I have been a fan of Malcolm Gladwell’s writing.  Joining The Tipping Point: How Little Things Can Make a Big Difference, Blink: The Power of Thinking Without Thinking and Outliers: The Story of Success comes his latest work What the Dog Saw: And Other Adventures which is a collection of his writings with the New Yorker.  I have enjoyed all of his books and this new release is no exception.

And to prove life again is all about timing the NYTimes has it’s book review hitting tomorrow’s Sunday paper.  The book’s title is from his writing about Cesar Millan, the noted animal trainer with the hit cable show The Dog Whisperer with Cesar Millan.

Gladwell breaks the book into three parts: Minor Geniuses, Theories – or ways of organizing experience and Predictions we make about people.  From these points Gladwell shares those articles that have stuck with him long after the New Yorker articles were published.

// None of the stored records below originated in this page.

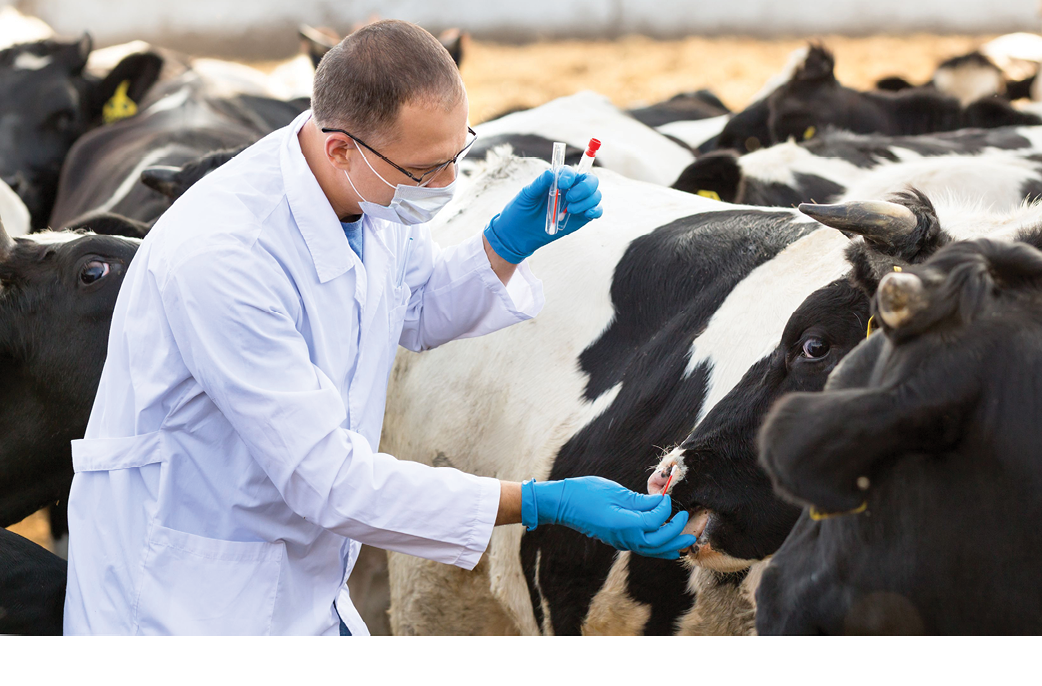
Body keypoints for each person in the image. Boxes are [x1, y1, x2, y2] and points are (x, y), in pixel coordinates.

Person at [63, 20, 695, 636]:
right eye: (427, 170)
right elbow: (331, 483)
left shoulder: (368, 190)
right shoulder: (225, 257)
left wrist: (506, 243)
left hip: (294, 574)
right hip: (187, 598)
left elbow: (412, 310)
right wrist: (538, 502)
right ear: (341, 147)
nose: (447, 186)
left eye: (458, 154)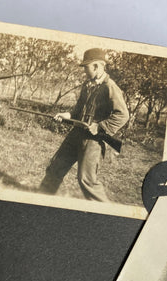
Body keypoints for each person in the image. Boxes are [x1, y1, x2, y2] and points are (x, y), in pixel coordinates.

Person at [39, 48, 129, 201]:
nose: (85, 71)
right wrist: (65, 115)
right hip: (76, 134)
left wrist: (99, 126)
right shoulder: (87, 85)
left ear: (96, 66)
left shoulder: (110, 86)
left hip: (93, 140)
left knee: (86, 180)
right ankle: (39, 202)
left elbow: (123, 115)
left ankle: (104, 214)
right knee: (55, 168)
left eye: (86, 67)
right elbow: (77, 112)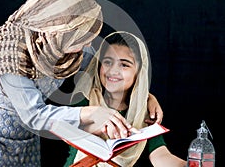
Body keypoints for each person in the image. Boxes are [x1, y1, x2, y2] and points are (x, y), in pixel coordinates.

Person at [0, 0, 163, 166]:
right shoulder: (10, 52)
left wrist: (145, 96)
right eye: (84, 36)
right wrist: (91, 113)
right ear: (62, 29)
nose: (89, 44)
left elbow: (108, 73)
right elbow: (34, 114)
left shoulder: (67, 48)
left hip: (23, 136)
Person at [64, 31, 187, 167]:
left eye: (124, 65)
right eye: (107, 62)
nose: (113, 71)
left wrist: (188, 164)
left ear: (139, 72)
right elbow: (65, 129)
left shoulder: (144, 112)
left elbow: (160, 155)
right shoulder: (85, 100)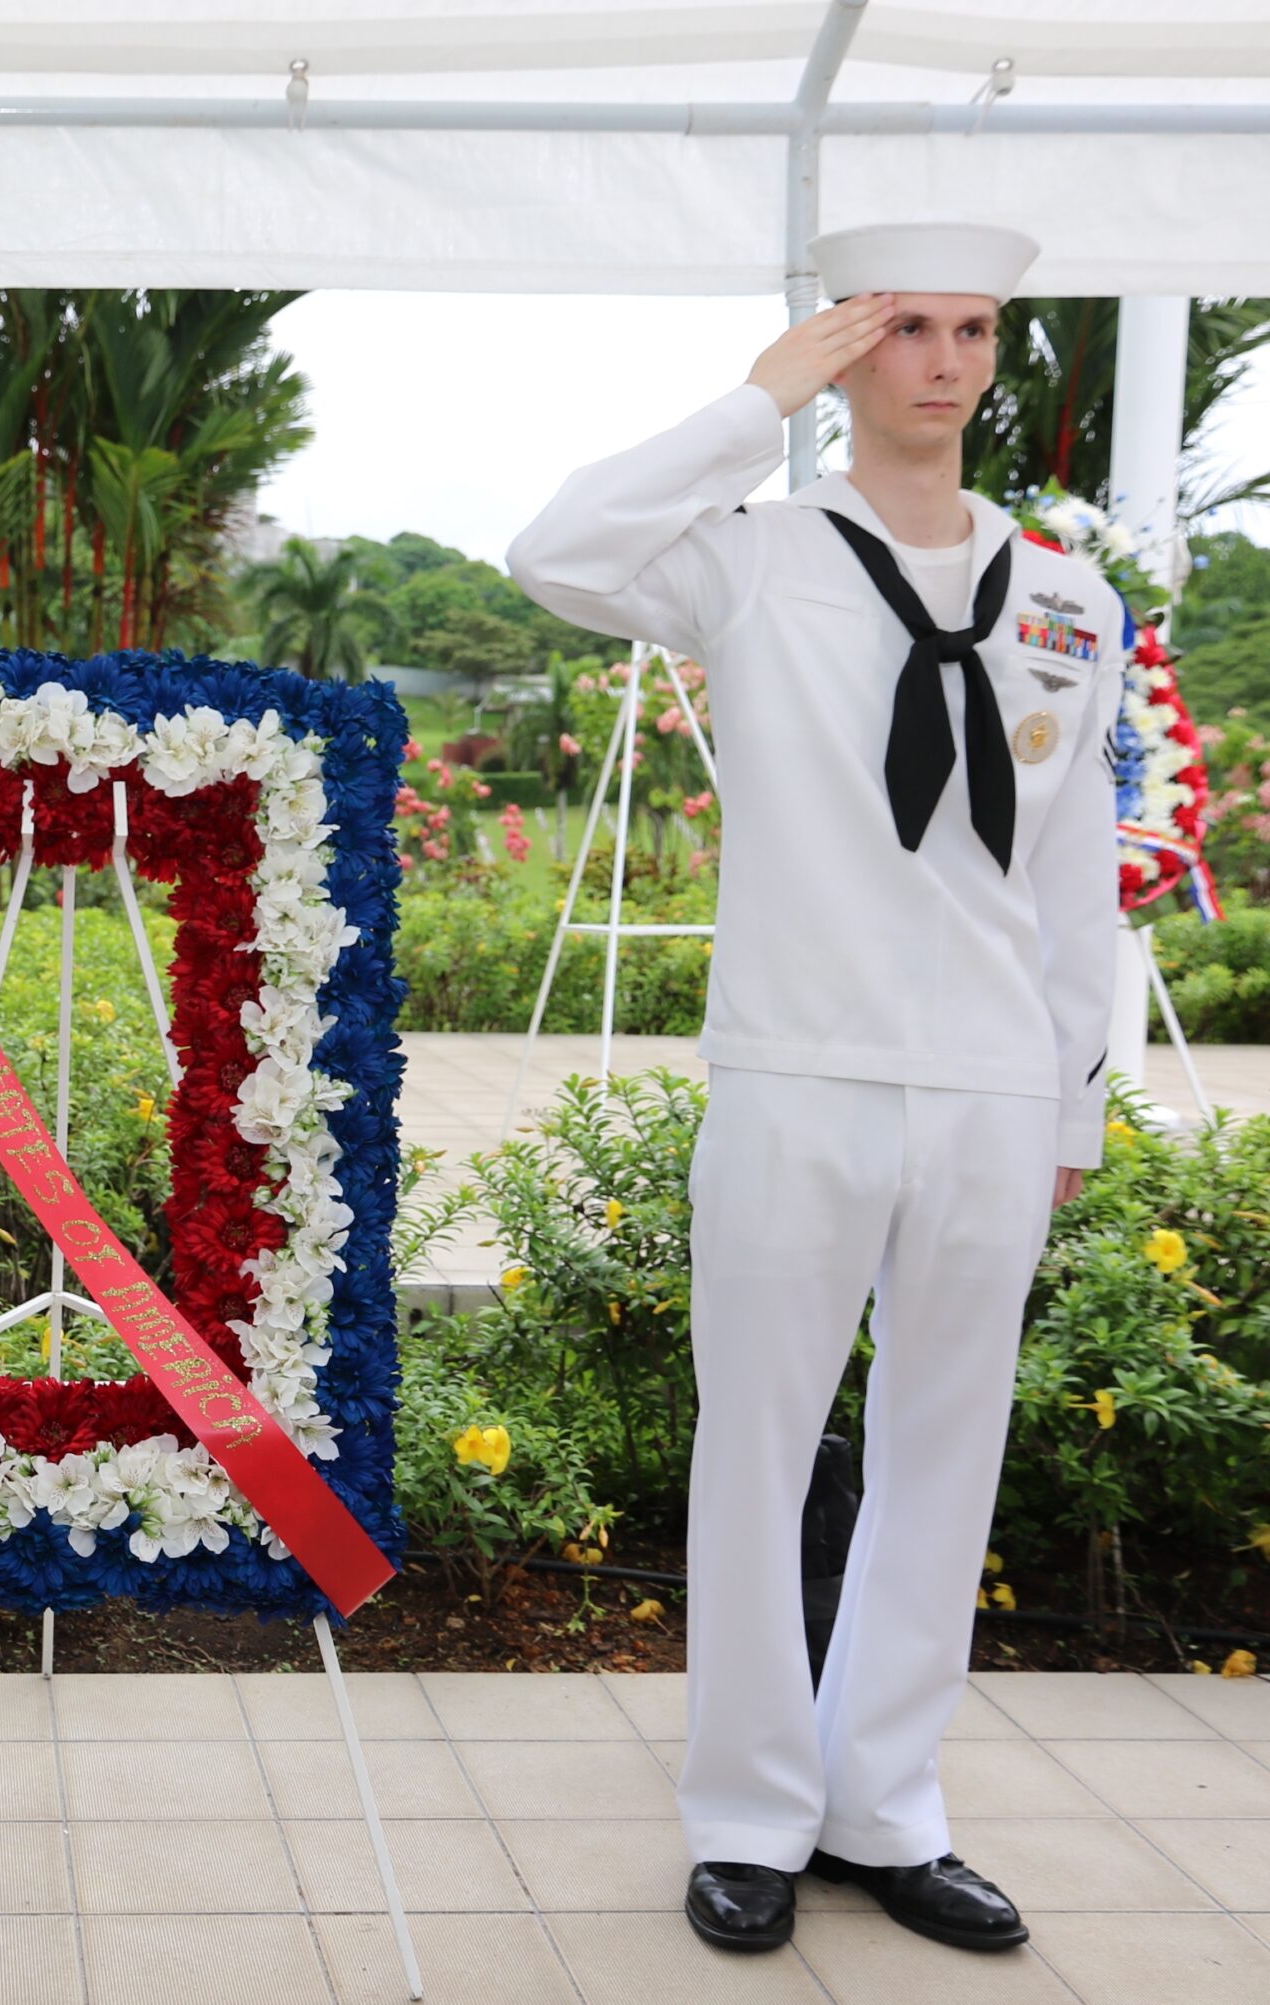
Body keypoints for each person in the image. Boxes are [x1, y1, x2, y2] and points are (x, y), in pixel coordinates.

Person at [507, 222, 1120, 1956]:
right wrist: (747, 404)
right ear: (849, 349)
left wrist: (1068, 1103)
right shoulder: (756, 562)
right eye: (904, 326)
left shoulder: (1070, 602)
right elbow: (555, 549)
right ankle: (753, 1810)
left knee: (950, 1447)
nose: (943, 359)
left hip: (992, 1092)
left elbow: (1075, 883)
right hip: (798, 1073)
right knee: (760, 1445)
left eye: (973, 327)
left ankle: (887, 1807)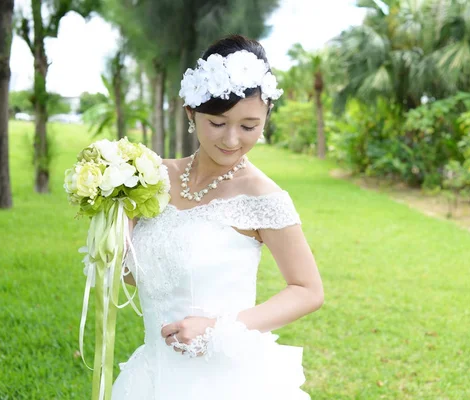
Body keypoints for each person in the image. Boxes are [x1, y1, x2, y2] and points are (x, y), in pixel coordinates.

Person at [111, 34, 324, 399]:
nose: (231, 140)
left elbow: (308, 291)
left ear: (266, 117)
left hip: (225, 379)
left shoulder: (263, 197)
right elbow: (135, 276)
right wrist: (113, 227)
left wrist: (216, 328)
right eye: (218, 122)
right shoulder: (151, 177)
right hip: (153, 375)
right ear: (191, 112)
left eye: (248, 126)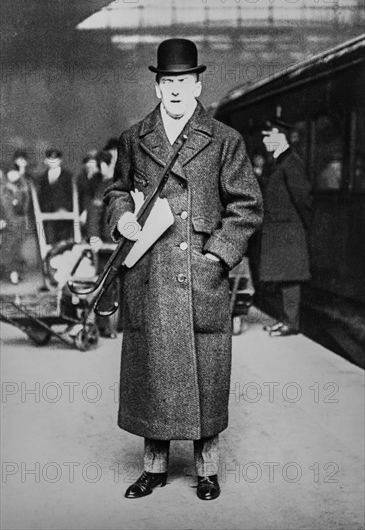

I was pretty amused in reading What the Dog Saw right after finishing SuperFreakonomics: Global Cooling, Patriotic Prostitutes, and Why Suicide Bombers Should Buy Life Insurance

To say the data and stories by Gladwell and Dubner & Levitt may overlap, it was nevertheless a lesson in looking beyond the regular story to take the opportunity to learn hidden lessons.